Economic and Political Reform in Africa by Peter D. Little
Author:Peter D. Little
Language: eng
Format: epub
Published: 2019-03-02T00:00:00+00:00
The Historical Context
The language and classification process of NTCs reflect a set of global changes that are closely associated with free trade policies and the structural adjustment programs that were discussed in the introduction. 2 This observation is especially relevant to Ghana and The Gambia, which were among the first “adjusters” on the continent to undergo wide-ranging structural reforms in the early 1980s. In the hopes of increasing trade revenues and reducing the state's role in agriculture, development agencies and their dependent African states heavily pushed for private-sector-led export diversification and NTC programs (see Mannon 2005; Minot and Ngigi 2004; World Bank 1989; Humphrey 2004). As implemented in practice, the concept of an NTC is ripe with contradictions and uncertainties since what constitutes a nontraditional export product changes both within and across national boundaries. For example, under a USAID trade program in Ghana in the 1990s the yam, a tuber crop indigenous to West Africa and a local food staple, is classified as a nontraditional export. On the other hand, cocoa, an industrial commodity introduced by the British in the last century, is considered a traditional export.
The contradictions are even sillier in East Africa, where in Uganda coffee and cotton are labeled as traditional products, but maize and some varieties of local beans qualify as NTCs because they have not been exported to overseas markets in the past. The whole range of “exotic” produce (for example, mangoes), high-value horticultural products (for instance, green beans and cut flowers), and spices—the so-called niche crops that have received such a strong endorsement from the World Bank (World Bank 1994 and 2007a)—mainly fall into the category of non-traditional. The dividing lines, however, are often blurred, and business entrepreneurs and politicians have been known to petition the government, often via an export promotion unit, to have a certain product reclassified as a nontraditional export in order to receive a subsidy or credit. Since the export of NTCs in such countries as Ghana is exempted from government export tariffs and is eligible for tax rebates, there are strong incentives to pursue this strategy (see Takane 2004: 31). Thus, a planner with one mark of a pen can reclassify an entire commodity regime, its farmers, and traders into a category worthy of investment and promotion and, as well be discussed later in the chapter, instigate agrarian changes with widespread social and political implications.

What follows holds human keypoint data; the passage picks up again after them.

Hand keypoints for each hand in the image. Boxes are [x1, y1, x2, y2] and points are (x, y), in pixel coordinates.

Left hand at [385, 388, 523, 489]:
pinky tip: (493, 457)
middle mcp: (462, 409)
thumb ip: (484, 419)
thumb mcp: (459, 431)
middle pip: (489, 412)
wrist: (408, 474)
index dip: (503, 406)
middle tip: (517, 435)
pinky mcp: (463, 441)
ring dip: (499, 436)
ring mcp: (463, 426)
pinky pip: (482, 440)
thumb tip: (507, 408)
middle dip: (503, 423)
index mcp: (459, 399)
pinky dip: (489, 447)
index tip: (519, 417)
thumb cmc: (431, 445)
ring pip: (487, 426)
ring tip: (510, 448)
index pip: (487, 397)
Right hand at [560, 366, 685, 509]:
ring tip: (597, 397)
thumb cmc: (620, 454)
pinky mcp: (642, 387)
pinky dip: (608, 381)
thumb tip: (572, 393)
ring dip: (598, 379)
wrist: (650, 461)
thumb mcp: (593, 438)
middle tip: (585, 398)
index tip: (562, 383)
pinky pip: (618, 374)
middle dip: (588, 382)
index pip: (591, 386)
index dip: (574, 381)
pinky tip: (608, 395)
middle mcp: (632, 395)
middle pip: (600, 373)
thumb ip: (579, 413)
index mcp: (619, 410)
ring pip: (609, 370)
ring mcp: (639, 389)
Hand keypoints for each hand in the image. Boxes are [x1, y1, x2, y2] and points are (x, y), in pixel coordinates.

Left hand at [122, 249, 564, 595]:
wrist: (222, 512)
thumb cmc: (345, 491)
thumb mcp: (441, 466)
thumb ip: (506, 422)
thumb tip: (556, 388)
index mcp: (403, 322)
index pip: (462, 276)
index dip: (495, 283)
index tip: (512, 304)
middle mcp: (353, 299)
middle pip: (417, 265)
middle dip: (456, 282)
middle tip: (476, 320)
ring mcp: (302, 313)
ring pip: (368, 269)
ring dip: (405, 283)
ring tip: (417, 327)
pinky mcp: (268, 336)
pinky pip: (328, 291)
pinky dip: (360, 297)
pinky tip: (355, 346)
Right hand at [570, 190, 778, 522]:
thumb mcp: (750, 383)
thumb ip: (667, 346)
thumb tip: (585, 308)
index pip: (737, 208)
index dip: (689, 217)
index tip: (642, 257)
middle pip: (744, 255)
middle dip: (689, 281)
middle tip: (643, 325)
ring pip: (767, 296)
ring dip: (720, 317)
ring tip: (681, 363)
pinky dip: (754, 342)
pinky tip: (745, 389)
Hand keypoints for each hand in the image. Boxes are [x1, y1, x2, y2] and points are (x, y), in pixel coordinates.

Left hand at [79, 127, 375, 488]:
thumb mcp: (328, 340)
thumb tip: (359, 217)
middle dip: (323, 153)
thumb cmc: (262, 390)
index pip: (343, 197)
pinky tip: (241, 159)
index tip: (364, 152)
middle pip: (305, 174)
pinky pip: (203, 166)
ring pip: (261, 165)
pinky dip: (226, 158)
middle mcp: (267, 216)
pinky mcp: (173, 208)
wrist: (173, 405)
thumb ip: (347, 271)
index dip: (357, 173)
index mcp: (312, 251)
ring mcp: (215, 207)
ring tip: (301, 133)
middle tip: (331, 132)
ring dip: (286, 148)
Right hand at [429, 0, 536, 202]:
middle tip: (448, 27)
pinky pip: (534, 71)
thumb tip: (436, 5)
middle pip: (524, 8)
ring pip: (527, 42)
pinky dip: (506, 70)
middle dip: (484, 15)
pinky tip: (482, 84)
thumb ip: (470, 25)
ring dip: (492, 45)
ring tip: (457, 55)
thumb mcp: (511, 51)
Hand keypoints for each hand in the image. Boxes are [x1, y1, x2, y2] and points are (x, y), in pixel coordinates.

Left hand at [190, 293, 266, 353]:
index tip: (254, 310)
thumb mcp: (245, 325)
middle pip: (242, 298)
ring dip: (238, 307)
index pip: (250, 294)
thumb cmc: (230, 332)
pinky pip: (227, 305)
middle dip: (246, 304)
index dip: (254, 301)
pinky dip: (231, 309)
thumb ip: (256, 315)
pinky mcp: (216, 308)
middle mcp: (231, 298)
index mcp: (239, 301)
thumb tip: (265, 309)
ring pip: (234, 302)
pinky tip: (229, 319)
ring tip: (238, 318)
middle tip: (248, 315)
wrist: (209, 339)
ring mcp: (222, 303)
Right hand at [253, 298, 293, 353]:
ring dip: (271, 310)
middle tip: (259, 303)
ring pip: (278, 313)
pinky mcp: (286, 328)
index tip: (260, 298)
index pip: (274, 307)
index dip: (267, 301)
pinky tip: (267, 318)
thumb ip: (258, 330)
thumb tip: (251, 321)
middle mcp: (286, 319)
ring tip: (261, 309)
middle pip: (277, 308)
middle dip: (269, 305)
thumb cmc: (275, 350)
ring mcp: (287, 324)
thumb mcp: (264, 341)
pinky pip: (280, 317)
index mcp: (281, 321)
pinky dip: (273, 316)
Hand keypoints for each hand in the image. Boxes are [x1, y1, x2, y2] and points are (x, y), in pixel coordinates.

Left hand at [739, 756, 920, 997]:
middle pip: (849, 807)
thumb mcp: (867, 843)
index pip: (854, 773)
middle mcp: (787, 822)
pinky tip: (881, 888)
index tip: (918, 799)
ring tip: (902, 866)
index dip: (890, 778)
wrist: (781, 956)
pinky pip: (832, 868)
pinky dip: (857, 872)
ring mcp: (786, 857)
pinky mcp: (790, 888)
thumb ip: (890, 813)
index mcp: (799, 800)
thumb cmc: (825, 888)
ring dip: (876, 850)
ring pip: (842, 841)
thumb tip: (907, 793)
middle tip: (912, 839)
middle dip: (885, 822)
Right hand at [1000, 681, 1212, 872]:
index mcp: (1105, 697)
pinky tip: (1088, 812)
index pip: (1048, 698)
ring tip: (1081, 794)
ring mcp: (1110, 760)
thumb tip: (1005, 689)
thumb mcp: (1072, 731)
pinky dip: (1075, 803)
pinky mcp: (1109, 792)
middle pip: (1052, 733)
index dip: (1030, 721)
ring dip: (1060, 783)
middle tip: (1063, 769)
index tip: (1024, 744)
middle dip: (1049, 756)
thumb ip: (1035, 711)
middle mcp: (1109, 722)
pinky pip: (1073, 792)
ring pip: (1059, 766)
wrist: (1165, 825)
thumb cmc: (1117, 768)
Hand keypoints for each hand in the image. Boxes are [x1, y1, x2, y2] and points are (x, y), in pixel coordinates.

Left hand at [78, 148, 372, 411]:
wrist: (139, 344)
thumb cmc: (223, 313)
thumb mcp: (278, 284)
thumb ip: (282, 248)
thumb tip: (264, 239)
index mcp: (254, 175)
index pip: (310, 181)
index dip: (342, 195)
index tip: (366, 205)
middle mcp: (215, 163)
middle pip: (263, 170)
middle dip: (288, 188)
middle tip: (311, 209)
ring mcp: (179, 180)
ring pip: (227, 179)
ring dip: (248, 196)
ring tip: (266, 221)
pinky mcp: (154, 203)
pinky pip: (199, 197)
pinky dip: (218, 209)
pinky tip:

The notion of a NTC takes on a whole set of powerful associations in states such as Ghana and The Gambia. Table 1.1 lists some of these hidden attributes that were implicitly endorsed by the economic reform programs of the 1980s and 1990s. While production and trade in traditional export commodities, such as groundnuts (The Gambia) and cocoa (Ghana), symbolized the old statist policies and “backward-looking” programs of agriculture, the NTC business is seen as progressive, export-driven, and entrepreneurial. In short, it signifies a new market-savvy Africa with linkages to transnational companies, fiscally conservative budget reformers, and true believers in the benefits of global commerce.